Since I wrote about the U.S. hockey team last week, I figured that this week I’d write about something else, like the American four-man bobsled team’s success or NFL Draft coverage.
But then, halfway through my column, I flipped to the U.S. hockey team’s game against Canada and was mesmerized. If you didn’t tune in, you missed a doozie.
As I’ve said half a dozen times before, I’m not a giant hockey fan. I’m only just coming around to the idea that hockey isn’t simply a boxing match on ice. But I happen to live with a bunch of Blackhawks fanatics, so many non-Phoenix nights at my dorm have been spent watching our (can I say that?) favorite boys on ice. However, those first few minutes of the gold medal game absolutely sucked me in.
Aside from a few stoppages in play, the first 10 minutes of the first period could only be described as frantic. Canada came out determined to get revenge and the young Americans needed to prove that they were legitimate world contenders. But this game was so different from the last time the two faced one another. They seemed to have a real sense of rivalry, even dislike.
The fury with which the two sides played was something to behold. You didn’t have to be a hockey fan to appreciate the constant motion, huge hits and sky-high level of play. Both teams played with reckless abandon, passion showing in their every movement.
Even after Blackhawk/Canadian/semi-traitor Justin Toews hit a top-shelf goal 7:10 from almost parallel to the net, the emotion didn’t die down. Both teams kept skating, shooting and checking like madmen. At the end of the first period, defenseman Jack Johnson from the Los Angeles Kings laid Canada’s Sidney Crosby out after the horn had gone off, eliciting a mini-riot.

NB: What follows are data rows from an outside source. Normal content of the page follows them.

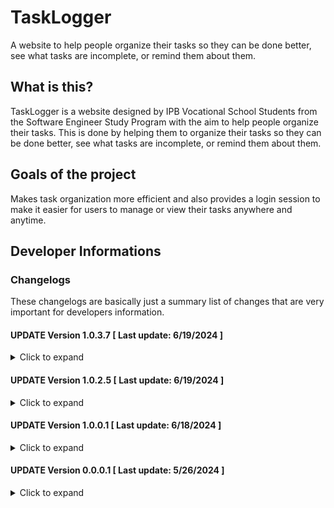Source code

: # TaskLogger
A website to help people organize their tasks so they can be done better, see what tasks are incomplete, or remind them about them.

## What is this?
TaskLogger is a website designed by IPB Vocational School Students from the Software Engineer Study Program with the aim to help people organize their tasks.
This is done by helping them to organize their tasks so they can be done better, see what tasks are incomplete, or remind them about them.

## Goals of the project
Makes task organization more efficient and also provides a login session to make it easier for users to manage or view their tasks anywhere and anytime.

## Developer Informations
### Changelogs
These changelogs are basically just a summary list of changes that are very important for developers information.

#### UPDATE Version 1.0.3.7 [ Last update: 6/19/2024 ]
<details>
<summary>Click to expand</summary>

**[ HOSTING ]**
- Enabled hosting's domain [tasklogger.pythonanywhere.com](https://tasklogger.pythonanywhere.com) and now is fully accessable

**[ FLASK ]**
- Added alert css style
- Added alert-message logic
- Fixed bug validate-user and some alert-messages
- Fixed bug database not loaded correctly in server-side

</details>

#### UPDATE Version 1.0.2.5 [ Last update: 6/19/2024 ]
<details>
<summary>Click to expand</summary>

**[ COMMONS ]**
- Added documents for the project
- Added logo image

**[ FLASK ]**
- Added project files

</details>

#### UPDATE Version 1.0.0.1 [ Last update: 6/18/2024 ]
<details>
<summary>Click to expand</summary>

**[ FLASK ]**
- Added flask's environment

</details>

#### UPDATE Version 0.0.0.1 [ Last update: 5/26/2024 ]
<details>
<summary>Click to expand</summary>

**[ COMMONS ]**
- Added README.md
- Initial commit

</details>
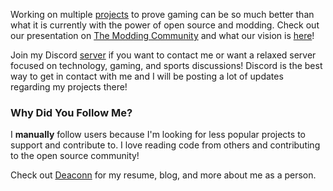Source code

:Working on multiple [projects](https://github.com/gamemann/gamemann/blob/main/projects.md) to prove gaming can be so much better than what it is currently with the power of open source and modding. Check out our presentation on [The Modding Community](https://moddingcommunity.com/) and what our vision is [here](https://docs.google.com/presentation/d/e/2PACX-1vSlROYETsWYlJkqM7y9J5qeHRjh6ZY6Liv0RIkxSX6EjQ7X3_kzQFkp3HNHtebks8YAe3e2QV2lBmka/pub?slide=id.p)!

Join my Discord [server](https://discord.deaconn.net/) if you want to contact me or want a relaxed server focused on technology, gaming, and sports discussions! Discord is the best way to get in contact with me and I will be posting a lot of updates regarding my projects there!

### Why Did You Follow Me?
I **manually** follow users because I'm looking for less popular projects to support and contribute to. I love reading code from others and contributing to the open source community!

Check out [Deaconn](https://deaconn.net/) for my resume, blog, and more about me as a person.
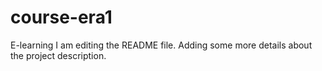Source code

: # course-era1
E-learning
I am editing the README file. Adding some more details about the project description.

Then, in the second period, Canadian Corey Perry put a shot past star U.S. goalie Ryan Miller and the Americans lost some of their energy. The men from the north turned away power play after power play, and netminder Roberto Luongo (no relation to our Games of the Week writer … or so we hear) was an absolute brick wall. All of a sudden, things looked a lot bleaker.
But then Patrick Kane, the man who returned American honor to the Blackhawks through his colossal effort in the gold medal game, threw a pass to Ryan Kesler for a goal, then stole a one-on-one opportunity from Crosby a couple of minutes later, re-igniting the passion from earlier in the game. Still, Canada was able to hold off the pressing Americans, who seemed to always have a defender or two wherever the puck was.
Fast forward to the final two minutes of the game. The U.S., after going undefeated and stunning critics throughout the Olympic tournament, found themselves still down 2-1. They mustered up behind their goal for one final charge (I remember mentally suggesting that they whip out America’s secret weapon, the Flying V — it worked against Iceland right? Wait, maybe that was a movie … ). A frenzied barrage of shots pummeled Luongo, but he held strong until a shot by our old buddy Kane rebounded off of the goalie and straight into teammate Zach Parise with only 24.4 seconds to play.
The Canadian crowd went completely silent. As the two teams went into overtime, I got a feeling. The feeling that every sports fan feels at some point in his or her life, one that comes 100 percent from the heart and zero percent from the head: I just knew that the U.S. was going to win. This team would be the one to do the impossible, beat the Canadians twice in the same Olympics after 50-some years of failure, win the gold medal, put the U.S. at the top of the hockey world and win the imaginations of American fandom in a way so few sports teams had ever done before. Here, in overtime, this group of almost exclusively 20-somethings would make the whole country believe.
Of course, like so many other times in my life (2003 Royals), the sports gods did not look down upon my prediction and agree with me this time. The U.S. fired a lot of shots from a long distance in an attempt to capitalize on Luongo’s tendency to let a lot of rebounds through. But it looked more desperate than strategic. Then Sidney Crosby weaved his way through the American defense, passed the puck around and worked for the game-winner.
Well, that should serve as a lesson to having an angle on a column before the game is all the way over.
But as I watched the aftermath, I saw Miller, who ended up the MVP of the tournament, obviously hurting, and Kane’s boyish face echo the disappointment. I saw the hollow looks upon the faces of a team who stayed out on the ice, absorbing it all, waiting for the Canadians to finish their deserved celebration for postgame handshakes.
But I also realized that the end wasn’t really that different from the one that I had envisioned in my imagination. Sure, the U.S. came up a little short. But they still showed the world that U.S. hockey deserves to be held on par with the top-tier teams. And it showed fans back home that this team is here to stay and worth getting excited about.
Call me crazy (the sports gods obviously did), but in a small and strange way, I still have that same feeling. I think that everyone who saw that game, aside from witnessing a huge disappointment, may have seen one of the best and most important games to hit U.S. sports in years.